Michalis Protopsaltis pomógł uratować 80 tonących migrantów
6 października w pobliżu skalistego wybrzeża wyspy Kithira rozbiła się przeładowana łódź wioząca około 100 migrantów z Iraku, Iranu i Afganistanu. Wiatr osiągał tego wieczoru prędkości przekraczające 100 km/h.
Gdy Michalis Protopsaltis, który na co dzień zajmuje się prowadzeniem firmy budowlanej, dowiedział się o katastrofie, kazał sprowadzić na miejsce firmowy dźwig. Samochód stanął nad klifem, na haku dźwigu zamontowano worek, używany do przenoszenia piasku, i za jego pomocą zaczęto wyciągać z wody walczących o życie migrantów. Do ratowania uchodźców używano także lin.

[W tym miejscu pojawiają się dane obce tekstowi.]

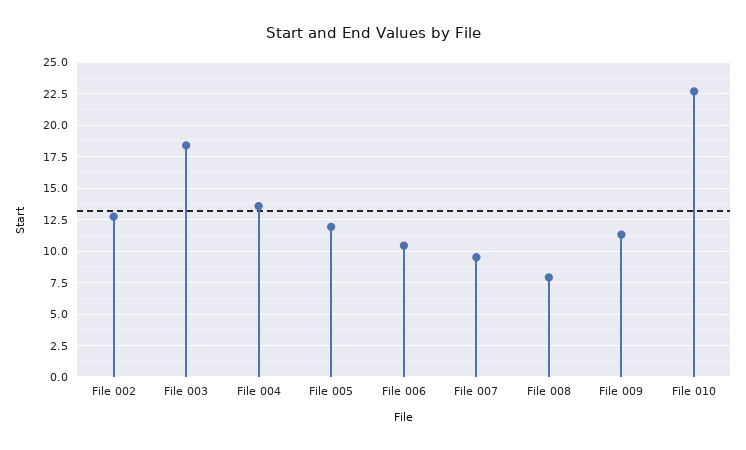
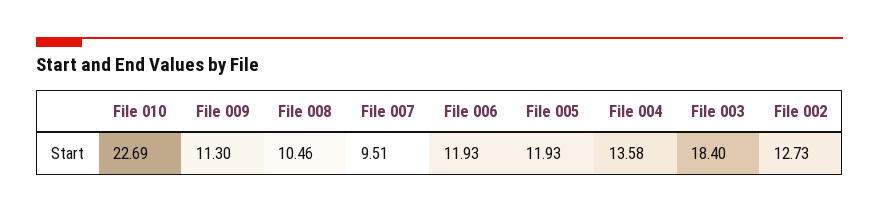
  {
    "File 002": 12.73,
    "File 003": 18.4,
    "File 004": 13.58,
    "File 005": 11.93,
-   "File 006": 10.5,
+   "File 006": 11.93,
    "File 007": 9.51,
-   "File 008": 8,
+   "File 008": 10.46,
    "File 009": 11.3,
    "File 010": 22.69
  }

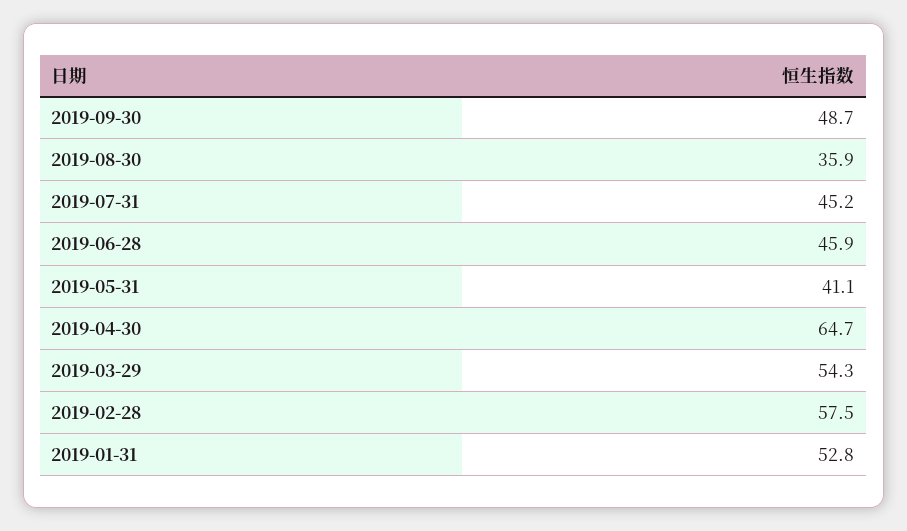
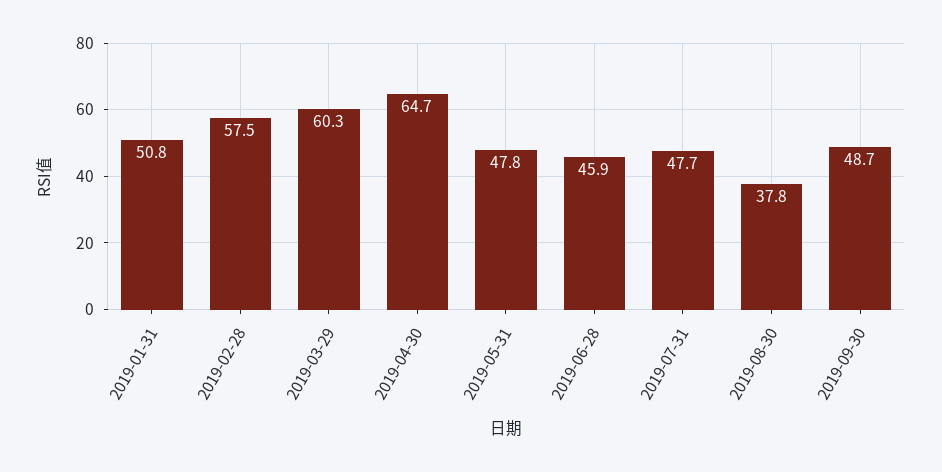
  {
    "2019-09-30": 48.7,
-   "2019-08-30": 35.9,
+   "2019-08-30": 37.8,
-   "2019-07-31": 45.2,
+   "2019-07-31": 47.7,
    "2019-06-28": 45.9,
-   "2019-05-31": 41.1,
+   "2019-05-31": 47.8,
    "2019-04-30": 64.7,
-   "2019-03-29": 54.3,
+   "2019-03-29": 60.3,
    "2019-02-28": 57.5,
-   "2019-01-31": 52.8
+   "2019-01-31": 50.8
  }

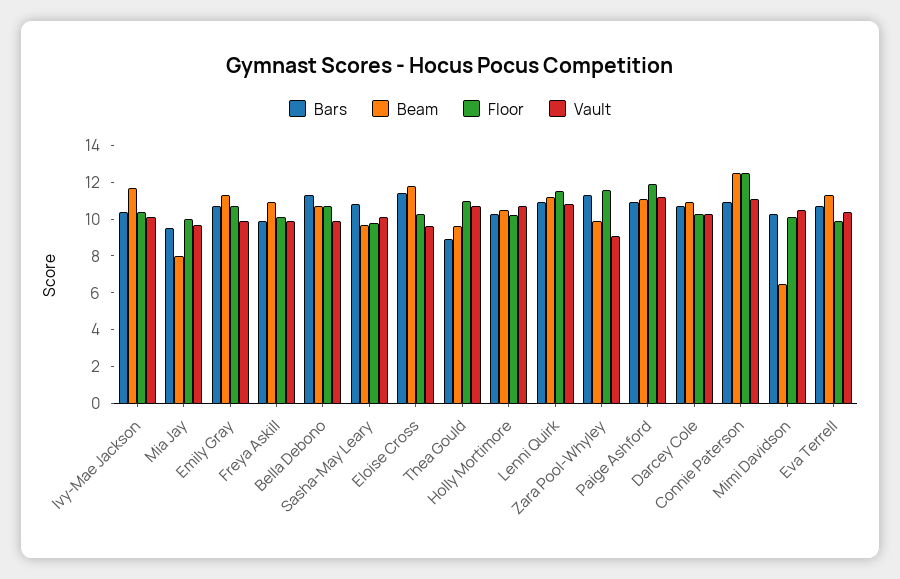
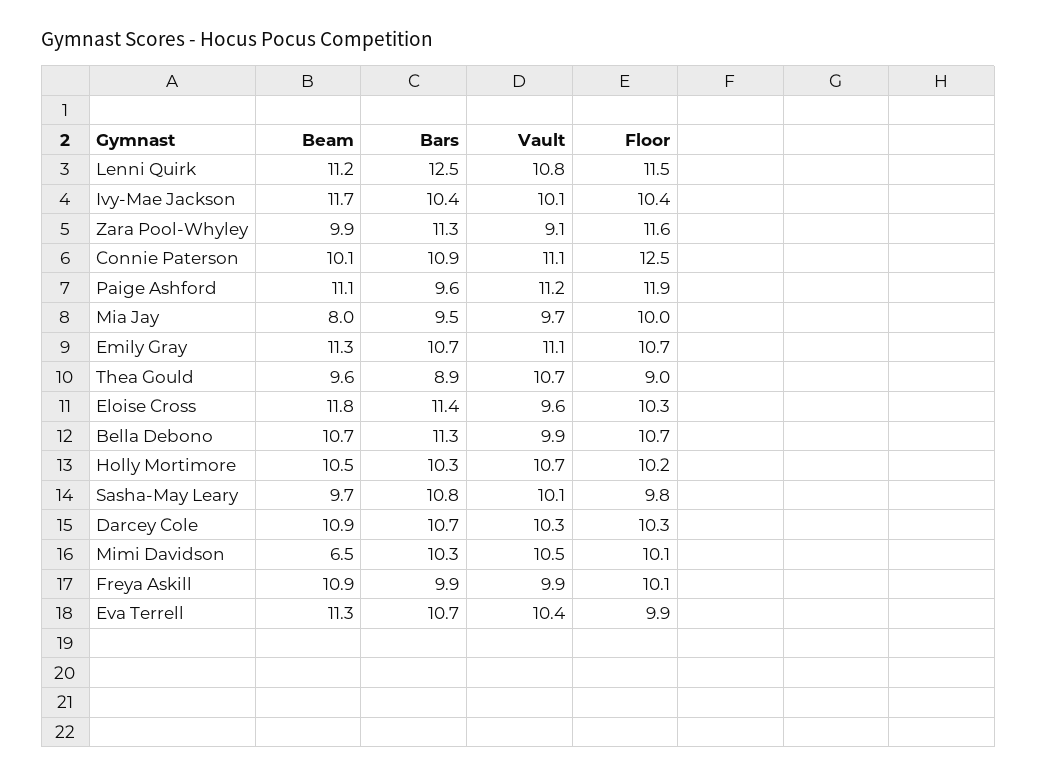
  {
    "Bars": {
      "Ivy-Mae Jackson": 10.4,
      "Mia Jay": 9.5,
      "Emily Gray": 10.7,
      "Freya Askill": 9.9,
      "Bella Debono": 11.3,
      "Sasha-May Leary": 10.8,
      "Eloise Cross": 11.4,
      "Thea Gould": 8.9,
      "Holly Mortimore": 10.3,
-     "Lenni Quirk": 11,
+     "Lenni Quirk": 12.5,
      "Zara Pool-Whyley": 11.3,
-     "Paige Ashford": 11,
+     "Paige Ashford": 9.6,
      "Darcey Cole": 10.7,
      "Connie Paterson": 10.9,
      "Mimi Davidson": 10.3,
      "Eva Terrell": 10.7
    },
    "Beam": {
      "Ivy-Mae Jackson": 11.7,
      "Mia Jay": 8,
      "Emily Gray": 11.3,
      "Freya Askill": 10.9,
      "Bella Debono": 10.7,
      "Sasha-May Leary": 9.7,
      "Eloise Cross": 11.8,
      "Thea Gould": 9.6,
      "Holly Mortimore": 10.5,
      "Lenni Quirk": 11.2,
      "Zara Pool-Whyley": 9.9,
      "Paige Ashford": 11.1,
      "Darcey Cole": 10.9,
-     "Connie Paterson": 12.5,
+     "Connie Paterson": 10.1,
      "Mimi Davidson": 6.5,
      "Eva Terrell": 11.3
    },
    "Floor": {
      "Ivy-Mae Jackson": 10.4,
      "Mia Jay": 10,
      "Emily Gray": 10.7,
      "Freya Askill": 10.1,
      "Bella Debono": 10.7,
      "Sasha-May Leary": 9.8,
      "Eloise Cross": 10.3,
-     "Thea Gould": 11,
+     "Thea Gould": 9,
      "Holly Mortimore": 10.2,
      "Lenni Quirk": 11.5,
      "Zara Pool-Whyley": 11.6,
      "Paige Ashford": 11.9,
      "Darcey Cole": 10.3,
      "Connie Paterson": 12.5,
      "Mimi Davidson": 10.1,
      "Eva Terrell": 9.9
    },
    "Vault": {
      "Ivy-Mae Jackson": 10.1,
      "Mia Jay": 9.7,
-     "Emily Gray": 10,
+     "Emily Gray": 11.1,
      "Freya Askill": 9.9,
      "Bella Debono": 9.9,
      "Sasha-May Leary": 10.1,
      "Eloise Cross": 9.6,
      "Thea Gould": 10.7,
      "Holly Mortimore": 10.7,
      "Lenni Quirk": 10.8,
      "Zara Pool-Whyley": 9.1,
      "Paige Ashford": 11.2,
      "Darcey Cole": 10.3,
      "Connie Paterson": 11.1,
      "Mimi Davidson": 10.5,
      "Eva Terrell": 10.4
    }
  }

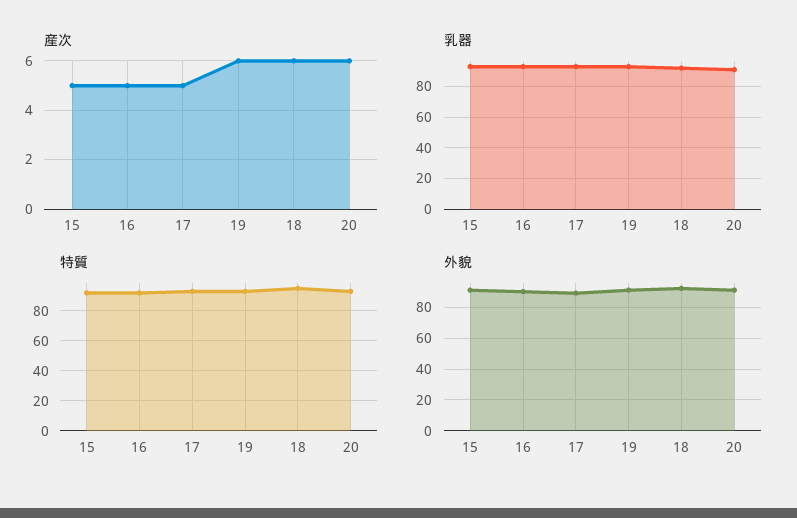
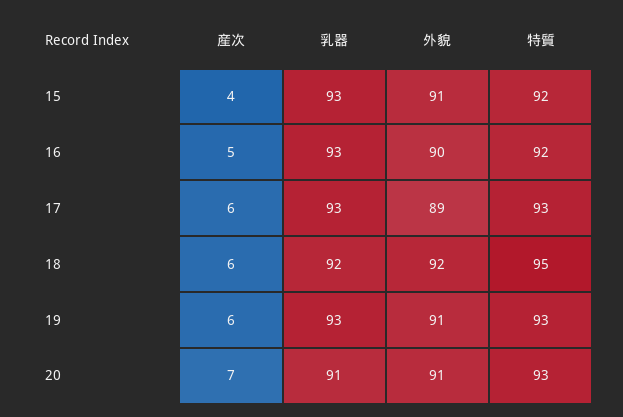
  {
    "産次": {
-     "15": 5,
+     "15": 4,
      "16": 5,
-     "17": 5,
+     "17": 6,
      "19": 6,
      "18": 6,
-     "20": 6
+     "20": 7
    },
    "乳器": {
      "15": 93,
      "16": 93,
      "17": 93,
      "19": 93,
      "18": 92,
      "20": 91
    },
    "特質": {
      "15": 92,
      "16": 92,
      "17": 93,
      "19": 93,
      "18": 95,
      "20": 93
    },
    "外貌": {
      "15": 91,
      "16": 90,
      "17": 89,
      "19": 91,
      "18": 92,
      "20": 91
    }
  }

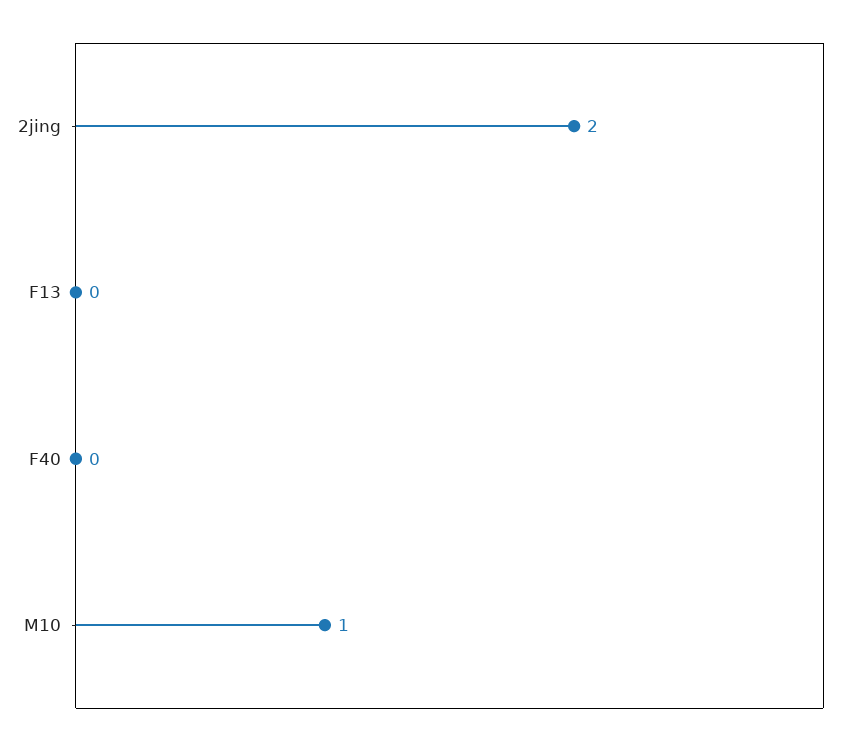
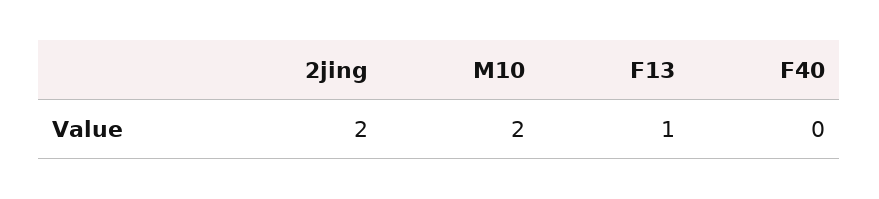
  {
    "2jing": 2,
-   "F13": 0,
+   "F13": 1,
    "F40": 0,
-   "M10": 1
+   "M10": 2
  }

- To, czego byliśmy świadkami tej nocy, było piekłem. Absolutnie przerażające. Nigdy nie sądziłem, że kiedykolwiek zobaczę coś takiego. (...) Morze było wzburzone, wiatr wył, fale były ogromne. Wszyscy ci ludzie znajdowali się na dole, w skalistej zatoczce. Starali się utrzymać na powierzchni i jakoś dotrzeć do (opuszczanego przy pomocy dźwigu - red.) worka, (...) by dźwig wyniósł ich na górę - opowiadał w rozmowie z "The Guardian" Michalis Protopsaltis.
Na pomoc migrantom ruszył też okręt straży przybrzeżnej, do niego dołączył helikopter greckiej marynarki wojennej. Mimo ciężkich warunków pogodowych, ochotnikom udało się wyciągnąć z wody 80 osób. 13 z nich zostało później przewiezionych do pobliskiego szpitala. Akcja ratunkowa trwała ponad trzy godziny.
Za udzieloną wówczas pomoc Michalisowi Protopsaltisowi podczas rozmowy telefonicznej osobiście podziękował premier Grecji, Kiriakos Mitsotakis. O jego wysiłkach zrobiło się głośno także w greckich mediach. Sam Michalis Protopsaltis nie uważa się jednak za bohatera.
Kithira leży na trasie przemytników
Kithira to grecka wyspa położona między południowo-wschodnim krańcem półwyspu Peloponez a Kretą, na wschód od wybrzeży Turcji. W ostatnich miesiącach w jej okolicach coraz częściej dochodzi do wypadków łodzi przewożących migrantów. Znajduje się ona bowiem na trasie wykorzystywanej przez przemytników transportujących ludzi do Włoch.
W rozmowie z grecką stacją telewizyjną ERT burmistrz Kithiry Stratos Charchalakis powiedział: - Łodzie, które są wysyłane z Turcji, to tykające bomby. Są to małe jednostki, które nie powinny na raz przewozić więcej niż 15 czy 20 osób, a wiozą 100.
Grecja znalazła się na pierwszej linii europejskiego kryzysu migracyjnego w 2015 i 2016 roku, kiedy do kraju, głównie przez Turcję, przybyło około miliona uchodźców uciekających przed wojną i biedą z Syrii, Iraku i Afganistanu. Od tego czasu liczba przyjazdów gwałtownie spadła. Ale greckie władze twierdzą, że ostatnio zaobserwowały gwałtowny wzrost prób wjazdu do kraju przez greckie wyspy i granicę lądową z Turcją.
Turcja twierdzi z kolei, że w ostatnich latach zwiększyła środki zapobiegające przemytowi ludzi. Wielokrotnie oskarżała też Grecję o odpychanie migrantów i zatapianie ich łodzi, czemu zaprzeczają Ateny.